Eine Löwensavanne und die Gebirgswiese der Schneeleoparden mit künstlichem Felsen gehören zu den großen Freianlagen. Von verschiedenen Beobachtungspunkten aus lassen sich die Tiere in ihren Gehegen mit Wiesen und Wasserflächen betrachten. Im Juli 2010 kamen in Rostock vier Geparden zur Welt. Die jeweils zwei weiblichen und männlichen Jungtiere werden von Hand aufgezogen, da ihre Mutter kurz nach der Geburt starb.
Zu der Anlage gehört auch ein neues Stallgebäude für die Tiere, das sogenannte Antilopenhaus.
Frisch renoviert ist seit Mitte Oktober die denkmalgeschützte Huftieranlage im historischen Teil des Zoos. In dem 7.000 Quadratmeter großem Gehege, das ohne Zäune und auskommt und stattdessen auf naturnahe Gräben setzt, haben drei Pferdeantilopen und fünf Litschi-Moorantilopen ein neues Zuhause gefunden. In Zukunft sollen weitere Tiere dazukommen. Jüngstes Projekt des Tierparks ist ein "Darwineum". Es soll ein Tropenhaus für Menschenaffen, eine Ausstellung und ein Tagungszentrum umfassen und im Frühjahr 2012 eingeweiht werden.

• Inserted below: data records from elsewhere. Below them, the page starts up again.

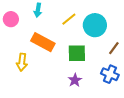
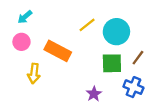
cyan arrow: (38, 10) -> (25, 17), moved, turned 40
pink circle: (11, 19) -> (21, 42), moved
green square: (77, 53) -> (112, 63), moved

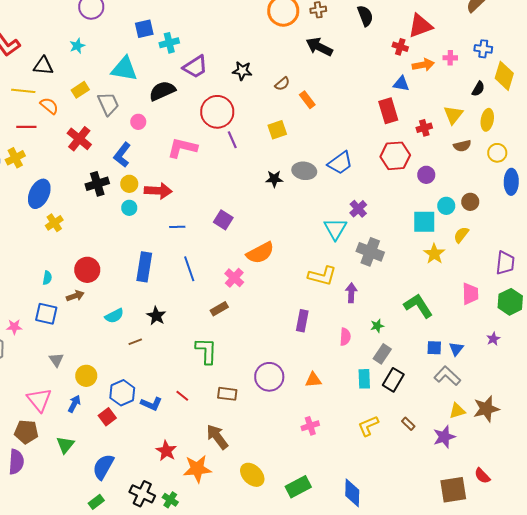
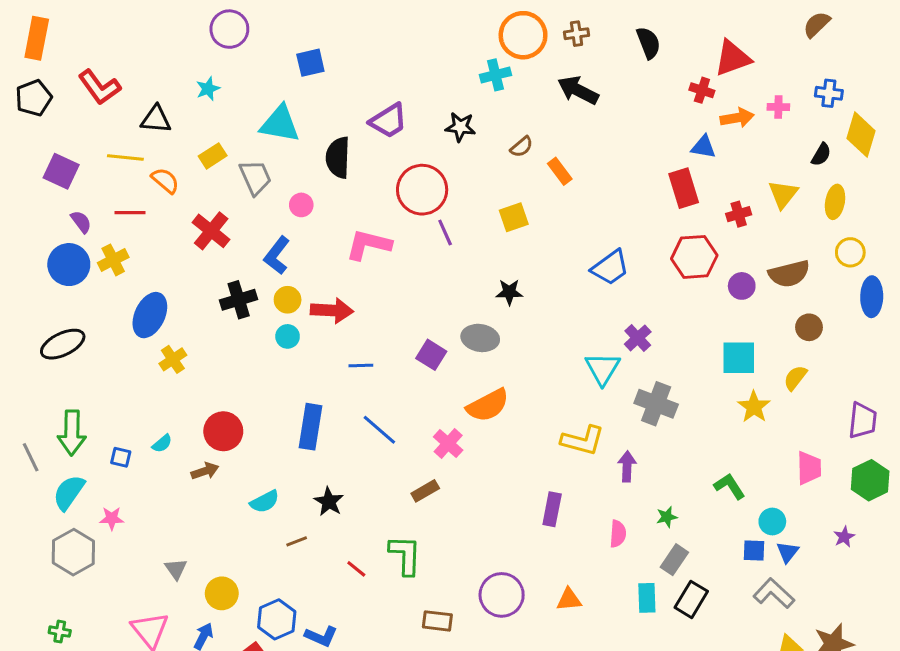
cyan cross: (169, 43) -> (495, 75), moved
black semicircle: (162, 91) -> (338, 158), turned -64
brown semicircle: (462, 146) -> (789, 274), moved, size x1.5
gray ellipse: (304, 171) -> (480, 338), moved
cyan circle: (446, 206) -> (772, 521), moved
blue line: (189, 269) -> (379, 430), turned -30
cyan semicircle: (47, 278) -> (162, 444), turned 40
green L-shape: (418, 306) -> (729, 486), size x0.7
blue square: (46, 314) -> (121, 457), moved, size x0.6
red line: (182, 396) -> (356, 569), moved

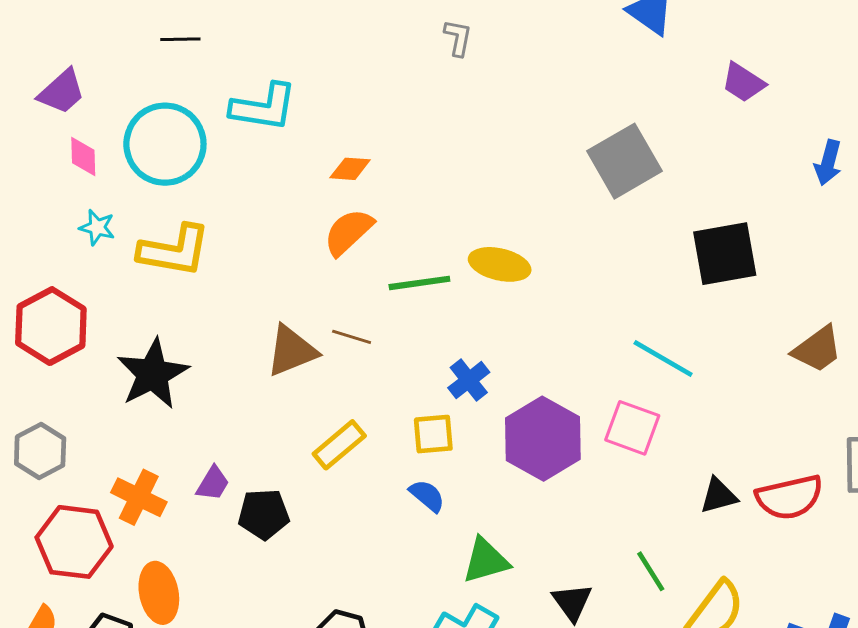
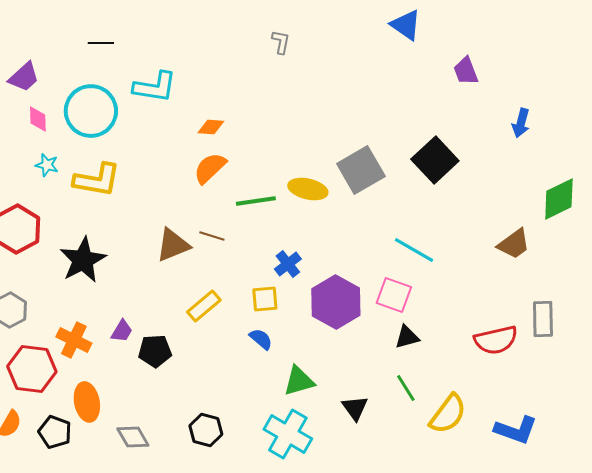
purple trapezoid: (743, 82) -> (466, 71), turned 36
gray square: (625, 161) -> (361, 170), moved
black square: (725, 254) -> (435, 160), moved, turned -33
black triangle: (719, 496) -> (407, 337), moved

Bereits heute bietet der Zoo verschiedene Mitmachaktionen für Kinder an. Sie können an 17 "Erfahrungsstationen" aktiv werden, etwa im Kletterwald nahe dem Affengehege turnen, bei den Flamingos balancieren oder am "Themenweg Wasser" das nasse Element ausprobieren. Außerdem locken mehrere Spielplätze. Auch für Pflanzenliebhaber lohnt sich ein Besuch des Zoos, der seine Ursprünge in einem Dendrologischen Garten hat, also einer Sammlung von Bäumen und Gehölzen. So gehört ein etwa 125 Jahre alter Riesenmammutbaum im Zoo zu den Naturdenkmälern Rostocks. Sehenswert sind außerdem der Rhododendronhain, das Dahlienquartier und die Eichenallee.